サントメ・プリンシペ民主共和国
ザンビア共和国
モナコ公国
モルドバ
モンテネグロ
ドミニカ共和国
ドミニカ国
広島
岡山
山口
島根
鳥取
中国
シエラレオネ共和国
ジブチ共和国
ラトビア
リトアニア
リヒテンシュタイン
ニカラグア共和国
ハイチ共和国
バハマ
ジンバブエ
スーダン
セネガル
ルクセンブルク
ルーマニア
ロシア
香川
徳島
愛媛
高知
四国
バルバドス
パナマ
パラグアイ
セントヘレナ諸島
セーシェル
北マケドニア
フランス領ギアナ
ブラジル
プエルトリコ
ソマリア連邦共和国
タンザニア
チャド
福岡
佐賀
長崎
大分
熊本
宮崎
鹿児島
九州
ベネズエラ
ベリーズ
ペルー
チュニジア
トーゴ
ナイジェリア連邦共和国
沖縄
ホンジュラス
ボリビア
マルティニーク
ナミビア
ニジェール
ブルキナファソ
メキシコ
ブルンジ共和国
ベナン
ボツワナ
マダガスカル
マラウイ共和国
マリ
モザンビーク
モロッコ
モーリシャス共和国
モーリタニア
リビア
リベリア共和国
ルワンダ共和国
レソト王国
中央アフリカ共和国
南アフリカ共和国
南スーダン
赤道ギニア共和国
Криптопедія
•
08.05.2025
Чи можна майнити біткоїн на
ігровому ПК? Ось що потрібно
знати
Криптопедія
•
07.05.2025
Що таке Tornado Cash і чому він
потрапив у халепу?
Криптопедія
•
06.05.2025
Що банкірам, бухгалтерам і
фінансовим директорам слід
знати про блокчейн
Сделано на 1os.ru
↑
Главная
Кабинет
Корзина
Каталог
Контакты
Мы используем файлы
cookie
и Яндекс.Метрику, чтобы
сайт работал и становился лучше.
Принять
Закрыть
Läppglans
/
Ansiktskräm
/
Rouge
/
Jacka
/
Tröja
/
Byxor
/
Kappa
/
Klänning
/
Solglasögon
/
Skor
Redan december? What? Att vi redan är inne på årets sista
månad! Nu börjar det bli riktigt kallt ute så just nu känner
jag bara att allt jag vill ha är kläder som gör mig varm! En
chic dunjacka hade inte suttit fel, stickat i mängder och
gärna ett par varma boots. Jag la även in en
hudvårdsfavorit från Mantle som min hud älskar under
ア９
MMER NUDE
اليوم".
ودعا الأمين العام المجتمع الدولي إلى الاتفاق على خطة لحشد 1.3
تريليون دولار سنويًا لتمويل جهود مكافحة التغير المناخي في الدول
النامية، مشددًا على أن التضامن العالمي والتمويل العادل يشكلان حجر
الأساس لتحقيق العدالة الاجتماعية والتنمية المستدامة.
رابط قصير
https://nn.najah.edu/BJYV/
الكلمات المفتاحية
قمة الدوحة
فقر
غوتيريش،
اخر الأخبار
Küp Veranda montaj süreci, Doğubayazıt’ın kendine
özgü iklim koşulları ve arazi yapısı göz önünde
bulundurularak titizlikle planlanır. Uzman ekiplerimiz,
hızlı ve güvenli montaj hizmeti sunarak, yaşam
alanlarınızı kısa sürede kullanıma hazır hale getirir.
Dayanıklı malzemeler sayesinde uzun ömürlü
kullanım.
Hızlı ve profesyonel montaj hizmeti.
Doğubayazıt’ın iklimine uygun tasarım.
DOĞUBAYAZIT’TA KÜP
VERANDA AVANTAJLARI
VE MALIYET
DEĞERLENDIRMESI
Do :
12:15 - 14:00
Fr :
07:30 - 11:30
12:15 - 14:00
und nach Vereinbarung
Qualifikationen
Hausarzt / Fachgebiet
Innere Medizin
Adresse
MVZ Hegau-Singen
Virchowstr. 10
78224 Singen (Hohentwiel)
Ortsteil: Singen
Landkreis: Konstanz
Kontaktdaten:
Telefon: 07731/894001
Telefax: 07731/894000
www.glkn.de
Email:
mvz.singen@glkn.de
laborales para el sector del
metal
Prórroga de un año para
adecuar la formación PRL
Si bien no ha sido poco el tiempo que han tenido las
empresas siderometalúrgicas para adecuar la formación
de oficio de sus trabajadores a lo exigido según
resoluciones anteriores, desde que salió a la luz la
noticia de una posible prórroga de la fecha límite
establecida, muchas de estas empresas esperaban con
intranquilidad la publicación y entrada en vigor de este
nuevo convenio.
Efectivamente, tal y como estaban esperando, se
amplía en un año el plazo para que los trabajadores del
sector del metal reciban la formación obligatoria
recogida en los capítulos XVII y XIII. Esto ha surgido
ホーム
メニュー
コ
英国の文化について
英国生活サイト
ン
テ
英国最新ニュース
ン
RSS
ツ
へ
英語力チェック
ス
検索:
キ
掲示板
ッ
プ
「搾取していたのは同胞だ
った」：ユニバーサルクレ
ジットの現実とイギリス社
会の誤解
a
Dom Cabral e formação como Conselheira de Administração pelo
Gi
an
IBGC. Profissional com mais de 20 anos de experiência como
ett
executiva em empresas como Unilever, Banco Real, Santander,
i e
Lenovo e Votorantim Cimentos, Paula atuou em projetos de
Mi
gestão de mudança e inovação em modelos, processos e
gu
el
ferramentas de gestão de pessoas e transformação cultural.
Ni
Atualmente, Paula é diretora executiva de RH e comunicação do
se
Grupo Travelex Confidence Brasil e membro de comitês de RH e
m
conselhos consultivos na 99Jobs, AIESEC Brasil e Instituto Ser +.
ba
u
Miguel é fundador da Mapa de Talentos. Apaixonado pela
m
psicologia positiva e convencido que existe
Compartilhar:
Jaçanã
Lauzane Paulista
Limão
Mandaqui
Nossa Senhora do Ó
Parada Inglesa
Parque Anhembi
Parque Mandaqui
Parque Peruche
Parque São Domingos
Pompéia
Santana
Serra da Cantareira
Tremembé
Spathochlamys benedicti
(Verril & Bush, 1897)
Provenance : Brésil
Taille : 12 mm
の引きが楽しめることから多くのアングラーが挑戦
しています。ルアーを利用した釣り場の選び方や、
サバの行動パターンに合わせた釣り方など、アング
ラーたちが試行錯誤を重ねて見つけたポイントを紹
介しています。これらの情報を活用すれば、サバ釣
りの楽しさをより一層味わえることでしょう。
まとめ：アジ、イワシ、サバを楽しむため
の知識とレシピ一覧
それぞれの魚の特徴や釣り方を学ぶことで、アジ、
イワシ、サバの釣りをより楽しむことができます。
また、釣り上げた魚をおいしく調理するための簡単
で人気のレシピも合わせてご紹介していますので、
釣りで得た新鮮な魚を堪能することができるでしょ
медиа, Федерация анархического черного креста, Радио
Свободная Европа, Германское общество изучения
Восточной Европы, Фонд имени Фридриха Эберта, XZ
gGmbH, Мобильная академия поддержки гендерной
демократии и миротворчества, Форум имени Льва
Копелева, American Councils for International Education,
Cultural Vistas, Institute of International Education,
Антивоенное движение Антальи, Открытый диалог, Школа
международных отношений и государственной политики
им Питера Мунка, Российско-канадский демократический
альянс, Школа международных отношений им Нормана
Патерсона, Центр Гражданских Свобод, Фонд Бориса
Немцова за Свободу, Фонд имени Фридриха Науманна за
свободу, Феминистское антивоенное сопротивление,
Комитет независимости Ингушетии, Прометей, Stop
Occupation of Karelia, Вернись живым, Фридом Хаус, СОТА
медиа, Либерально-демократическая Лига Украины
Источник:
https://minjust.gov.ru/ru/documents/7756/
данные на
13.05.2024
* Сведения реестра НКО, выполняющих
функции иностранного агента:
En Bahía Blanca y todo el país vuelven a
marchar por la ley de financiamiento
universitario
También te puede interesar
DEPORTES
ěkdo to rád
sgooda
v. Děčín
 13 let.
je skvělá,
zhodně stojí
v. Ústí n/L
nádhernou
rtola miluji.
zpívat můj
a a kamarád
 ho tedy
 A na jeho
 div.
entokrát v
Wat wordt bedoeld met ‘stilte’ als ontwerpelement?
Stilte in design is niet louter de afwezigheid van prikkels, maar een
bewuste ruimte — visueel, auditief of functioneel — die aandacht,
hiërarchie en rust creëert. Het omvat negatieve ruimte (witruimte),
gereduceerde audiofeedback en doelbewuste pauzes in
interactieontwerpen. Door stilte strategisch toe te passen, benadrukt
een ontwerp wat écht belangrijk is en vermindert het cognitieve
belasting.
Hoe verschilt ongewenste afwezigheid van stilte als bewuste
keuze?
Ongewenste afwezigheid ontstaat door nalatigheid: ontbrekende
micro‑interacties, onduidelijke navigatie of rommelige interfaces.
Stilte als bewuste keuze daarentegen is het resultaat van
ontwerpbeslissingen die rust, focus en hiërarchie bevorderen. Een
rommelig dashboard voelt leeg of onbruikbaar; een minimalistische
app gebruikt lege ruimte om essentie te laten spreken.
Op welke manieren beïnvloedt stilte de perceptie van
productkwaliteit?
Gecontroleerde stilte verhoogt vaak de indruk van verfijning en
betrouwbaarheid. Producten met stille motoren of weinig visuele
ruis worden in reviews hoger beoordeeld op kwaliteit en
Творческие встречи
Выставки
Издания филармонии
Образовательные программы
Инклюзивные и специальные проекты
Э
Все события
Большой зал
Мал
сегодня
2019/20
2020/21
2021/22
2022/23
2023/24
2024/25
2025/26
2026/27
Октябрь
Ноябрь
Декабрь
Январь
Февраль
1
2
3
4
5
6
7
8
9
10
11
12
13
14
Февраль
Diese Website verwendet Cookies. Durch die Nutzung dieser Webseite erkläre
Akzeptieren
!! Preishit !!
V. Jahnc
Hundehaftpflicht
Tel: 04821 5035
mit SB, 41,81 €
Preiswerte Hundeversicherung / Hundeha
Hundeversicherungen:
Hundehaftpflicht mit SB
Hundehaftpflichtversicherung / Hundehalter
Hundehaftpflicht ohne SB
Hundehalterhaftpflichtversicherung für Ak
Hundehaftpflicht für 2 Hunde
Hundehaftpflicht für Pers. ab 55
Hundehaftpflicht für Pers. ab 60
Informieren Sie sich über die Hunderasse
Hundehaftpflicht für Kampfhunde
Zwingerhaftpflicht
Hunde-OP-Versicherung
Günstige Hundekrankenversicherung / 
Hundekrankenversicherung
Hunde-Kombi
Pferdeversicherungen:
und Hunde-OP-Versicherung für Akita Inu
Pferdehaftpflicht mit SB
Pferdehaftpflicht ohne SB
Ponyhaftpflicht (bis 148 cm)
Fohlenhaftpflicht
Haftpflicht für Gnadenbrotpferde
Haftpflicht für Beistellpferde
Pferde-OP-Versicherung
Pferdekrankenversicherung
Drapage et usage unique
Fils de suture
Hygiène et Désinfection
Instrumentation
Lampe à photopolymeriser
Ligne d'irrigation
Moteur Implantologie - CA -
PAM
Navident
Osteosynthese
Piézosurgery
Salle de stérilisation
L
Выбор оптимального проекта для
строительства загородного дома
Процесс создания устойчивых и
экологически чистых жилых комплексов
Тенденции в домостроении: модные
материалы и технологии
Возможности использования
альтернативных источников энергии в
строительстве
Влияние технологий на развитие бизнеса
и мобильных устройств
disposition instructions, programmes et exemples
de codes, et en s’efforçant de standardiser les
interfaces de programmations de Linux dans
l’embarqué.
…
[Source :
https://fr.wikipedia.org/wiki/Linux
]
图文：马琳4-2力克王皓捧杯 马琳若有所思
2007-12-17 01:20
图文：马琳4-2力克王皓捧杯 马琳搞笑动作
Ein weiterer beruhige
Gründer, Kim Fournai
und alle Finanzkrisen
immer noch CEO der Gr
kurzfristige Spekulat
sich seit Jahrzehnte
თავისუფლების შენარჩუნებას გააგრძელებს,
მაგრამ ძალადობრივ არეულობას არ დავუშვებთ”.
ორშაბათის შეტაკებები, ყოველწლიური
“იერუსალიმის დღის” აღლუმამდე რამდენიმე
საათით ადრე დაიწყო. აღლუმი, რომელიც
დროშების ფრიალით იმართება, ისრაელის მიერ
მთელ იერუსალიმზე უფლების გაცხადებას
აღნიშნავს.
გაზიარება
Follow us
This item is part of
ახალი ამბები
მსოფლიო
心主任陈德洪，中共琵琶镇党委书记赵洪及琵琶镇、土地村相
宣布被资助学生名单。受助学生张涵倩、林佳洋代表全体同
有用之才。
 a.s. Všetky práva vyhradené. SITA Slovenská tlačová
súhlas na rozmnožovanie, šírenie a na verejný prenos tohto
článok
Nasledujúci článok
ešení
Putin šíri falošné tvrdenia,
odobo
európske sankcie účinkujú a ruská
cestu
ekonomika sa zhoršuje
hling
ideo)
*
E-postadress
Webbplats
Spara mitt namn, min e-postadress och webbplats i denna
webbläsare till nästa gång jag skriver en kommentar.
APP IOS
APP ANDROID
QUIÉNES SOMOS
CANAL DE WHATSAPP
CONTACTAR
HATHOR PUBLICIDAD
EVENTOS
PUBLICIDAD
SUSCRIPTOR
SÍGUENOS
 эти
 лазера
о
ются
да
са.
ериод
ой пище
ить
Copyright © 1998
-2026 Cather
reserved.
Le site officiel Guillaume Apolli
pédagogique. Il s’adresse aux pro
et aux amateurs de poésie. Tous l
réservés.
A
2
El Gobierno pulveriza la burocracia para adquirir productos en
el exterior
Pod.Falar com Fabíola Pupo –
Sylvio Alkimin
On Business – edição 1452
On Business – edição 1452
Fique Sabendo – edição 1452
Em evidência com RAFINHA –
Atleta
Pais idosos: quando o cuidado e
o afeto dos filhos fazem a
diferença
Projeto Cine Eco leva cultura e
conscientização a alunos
================================
HOW TO COMPLETE THIS TASK ::
Pull out every line in the data above that has the word "formación".

ANSWER TO THIS TASK ::
adecuar la formación PRL
empresas siderometalúrgicas para adecuar la formación
sector del metal reciban la formación obligatoria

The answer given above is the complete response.